This week we're diving deep into the vaults of Load Records...most of you are probably familiar with Providence's long running Load Records for their

releases from Lightning Bolt, Brainbombs, Usaisamonster, and Prurient, but Load has also released some righteously metallic blats of fucked-up heaviness that

aren't nearly as well known. We've gone through their catalog and have started to stock some of these older weirdo-metal titles from Load for those of you

that might not have heard about these albums the first time around.

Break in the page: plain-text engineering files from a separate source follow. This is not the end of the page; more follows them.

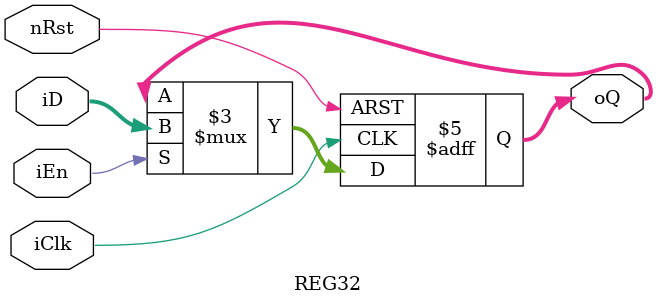
<source format=v>
module REG32 (
    iClk,
    nRst,
    iEn,
    iD,
    oQ
);

input wire iClk, nRst, iEn;
input wire [31:0] iD;
output reg [31:0] oQ;

always @(posedge iClk or negedge nRst)
begin
    if(!nRst) oQ = 32'd0;
    else begin
        if(iEn) oQ <= iD;
    end
end


endmodule
</source>
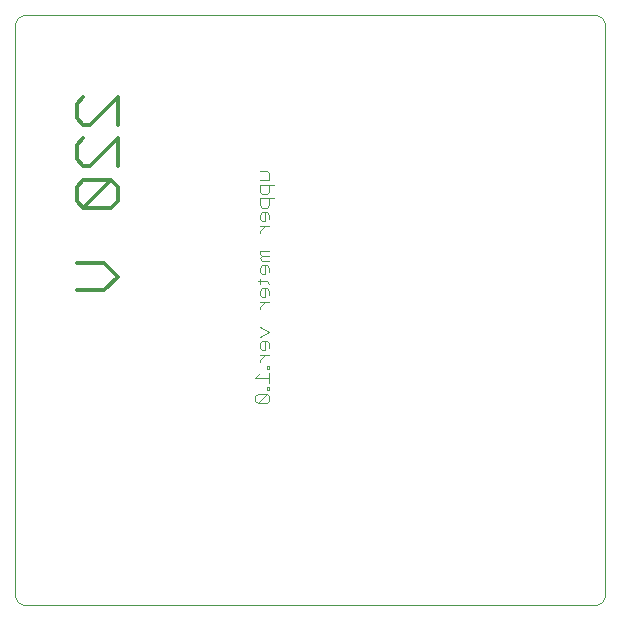
<source format=gbo>
G75*
G70*
%OFA0B0*%
%FSLAX24Y24*%
%IPPOS*%
%LPD*%
%AMOC8*
5,1,8,0,0,1.08239X$1,22.5*
%
%ADD10C,0.0000*%
%ADD11C,0.0120*%
%ADD12C,0.0040*%
D10*
X000160Y000554D02*
X000160Y019451D01*
X000162Y019490D01*
X000168Y019528D01*
X000177Y019565D01*
X000190Y019602D01*
X000207Y019637D01*
X000226Y019670D01*
X000249Y019701D01*
X000275Y019730D01*
X000304Y019756D01*
X000335Y019779D01*
X000368Y019798D01*
X000403Y019815D01*
X000440Y019828D01*
X000477Y019837D01*
X000515Y019843D01*
X000554Y019845D01*
X019451Y019845D01*
X019490Y019843D01*
X019528Y019837D01*
X019565Y019828D01*
X019602Y019815D01*
X019637Y019798D01*
X019670Y019779D01*
X019701Y019756D01*
X019730Y019730D01*
X019756Y019701D01*
X019779Y019670D01*
X019798Y019637D01*
X019815Y019602D01*
X019828Y019565D01*
X019837Y019528D01*
X019843Y019490D01*
X019845Y019451D01*
X019845Y000554D01*
X019843Y000515D01*
X019837Y000477D01*
X019828Y000440D01*
X019815Y000403D01*
X019798Y000368D01*
X019779Y000335D01*
X019756Y000304D01*
X019730Y000275D01*
X019701Y000249D01*
X019670Y000226D01*
X019637Y000207D01*
X019602Y000190D01*
X019565Y000177D01*
X019528Y000168D01*
X019490Y000162D01*
X019451Y000160D01*
X000554Y000160D01*
X000515Y000162D01*
X000477Y000168D01*
X000440Y000177D01*
X000403Y000190D01*
X000368Y000207D01*
X000335Y000226D01*
X000304Y000249D01*
X000275Y000275D01*
X000249Y000304D01*
X000226Y000335D01*
X000207Y000368D01*
X000190Y000403D01*
X000177Y000440D01*
X000168Y000477D01*
X000162Y000515D01*
X000160Y000554D01*
D11*
X002219Y010654D02*
X003140Y010654D01*
X003600Y011115D01*
X003140Y011575D01*
X002219Y011575D01*
X002449Y013417D02*
X003370Y014338D01*
X003600Y014107D01*
X003600Y013647D01*
X003370Y013417D01*
X002449Y013417D01*
X002219Y013647D01*
X002219Y014107D01*
X002449Y014338D01*
X003370Y014338D01*
X003600Y014798D02*
X003600Y015719D01*
X002679Y014798D01*
X002449Y014798D01*
X002219Y015028D01*
X002219Y015489D01*
X002449Y015719D01*
X002449Y016179D02*
X002219Y016409D01*
X002219Y016870D01*
X002449Y017100D01*
X002449Y016179D02*
X002679Y016179D01*
X003600Y017100D01*
X003600Y016179D01*
D12*
X008333Y014640D02*
X008563Y014640D01*
X008640Y014563D01*
X008640Y014333D01*
X008333Y014333D01*
X008333Y014180D02*
X008333Y013949D01*
X008410Y013873D01*
X008563Y013873D01*
X008640Y013949D01*
X008640Y014180D01*
X008793Y014180D02*
X008333Y014180D01*
X008333Y013719D02*
X008333Y013489D01*
X008410Y013412D01*
X008563Y013412D01*
X008640Y013489D01*
X008640Y013719D01*
X008793Y013719D02*
X008333Y013719D01*
X008410Y013259D02*
X008333Y013182D01*
X008333Y013029D01*
X008410Y012952D01*
X008487Y012952D01*
X008487Y013259D01*
X008563Y013259D02*
X008410Y013259D01*
X008563Y013259D02*
X008640Y013182D01*
X008640Y013029D01*
X008640Y012798D02*
X008333Y012798D01*
X008333Y012645D02*
X008333Y012568D01*
X008333Y012645D02*
X008487Y012798D01*
X008640Y011954D02*
X008333Y011954D01*
X008333Y011878D01*
X008410Y011801D01*
X008333Y011724D01*
X008410Y011647D01*
X008640Y011647D01*
X008640Y011801D02*
X008410Y011801D01*
X008410Y011494D02*
X008333Y011417D01*
X008333Y011264D01*
X008410Y011187D01*
X008487Y011187D01*
X008487Y011494D01*
X008563Y011494D02*
X008410Y011494D01*
X008563Y011494D02*
X008640Y011417D01*
X008640Y011264D01*
X008563Y010957D02*
X008256Y010957D01*
X008333Y011034D02*
X008333Y010880D01*
X008410Y010727D02*
X008333Y010650D01*
X008333Y010496D01*
X008410Y010420D01*
X008487Y010420D01*
X008487Y010727D01*
X008563Y010727D02*
X008410Y010727D01*
X008563Y010727D02*
X008640Y010650D01*
X008640Y010496D01*
X008640Y010266D02*
X008333Y010266D01*
X008333Y010113D02*
X008333Y010036D01*
X008333Y010113D02*
X008487Y010266D01*
X008640Y010880D02*
X008563Y010957D01*
X008333Y009422D02*
X008640Y009269D01*
X008333Y009115D01*
X008410Y008962D02*
X008333Y008885D01*
X008333Y008732D01*
X008410Y008655D01*
X008487Y008655D01*
X008487Y008962D01*
X008563Y008962D02*
X008410Y008962D01*
X008563Y008962D02*
X008640Y008885D01*
X008640Y008732D01*
X008640Y008501D02*
X008333Y008501D01*
X008333Y008348D02*
X008333Y008271D01*
X008333Y008348D02*
X008487Y008501D01*
X008563Y008118D02*
X008563Y008041D01*
X008640Y008041D01*
X008640Y008118D01*
X008563Y008118D01*
X008640Y007888D02*
X008640Y007581D01*
X008640Y007734D02*
X008180Y007734D01*
X008333Y007888D01*
X008563Y007427D02*
X008563Y007350D01*
X008640Y007350D01*
X008640Y007427D01*
X008563Y007427D01*
X008563Y007197D02*
X008256Y007197D01*
X008180Y007120D01*
X008180Y006967D01*
X008256Y006890D01*
X008563Y007197D01*
X008640Y007120D01*
X008640Y006967D01*
X008563Y006890D01*
X008256Y006890D01*
M02*

</source>
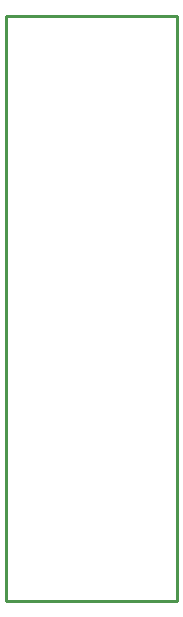
<source format=gko>
G04 EAGLE Gerber RS-274X export*
G75*
%MOMM*%
%FSLAX34Y34*%
%LPD*%
%IN*%
%IPPOS*%
%AMOC8*
5,1,8,0,0,1.08239X$1,22.5*%
G01*
%ADD10C,0.203200*%
%ADD11C,0.254000*%


D10*
X0Y0D02*
X144780Y0D01*
X144780Y495300D01*
X0Y495300D01*
X0Y0D01*
D11*
X0Y0D02*
X144780Y0D01*
X144780Y495300D01*
X0Y495300D01*
X0Y0D01*
M02*

</source>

As technicians of blunt, brutal grindsludge, Burmese tore heads off with their first few albums on Tumult and that acidic turn they took on their split

with Fistula that we put out a few years back, but in the middle part of the decade, somewhere along the line Burmese suddenly became infatuated with the

transgressive, antisocial bile of Whitehouse, and began to veer off into a new sound that was heavily influenced by the UK power electronics legends. The

Whitehouse covers album that Burmese put out on Planaria was the pinnacle of this obsession, but with Men, the band's first (and to date, only)

album on Load, they managed to combine the frenzied, violent downtuned crush of their early material with the abstract harsh sonics and distorted ranting of

their newfound Whitehouse worship, making these six jams some of the most over the top and creeped out Burmese tracks that they've recorded. Two drummers and

two bassists, locked in a chaotic death struggle for audio supremacy, vicious shrieks and animalistic death metal roars over the drummers smashing their kits

into piles of gristle and bone, and mega blown out and crushing bass riffs splattering over the pummeling rhythmic onslaught. Ridiculously anti-social song

titles like "Rapewar" and "Preyer" and worse are coupled with hateful raving screamed into a megaphone in the William Bennet school of verbal assault.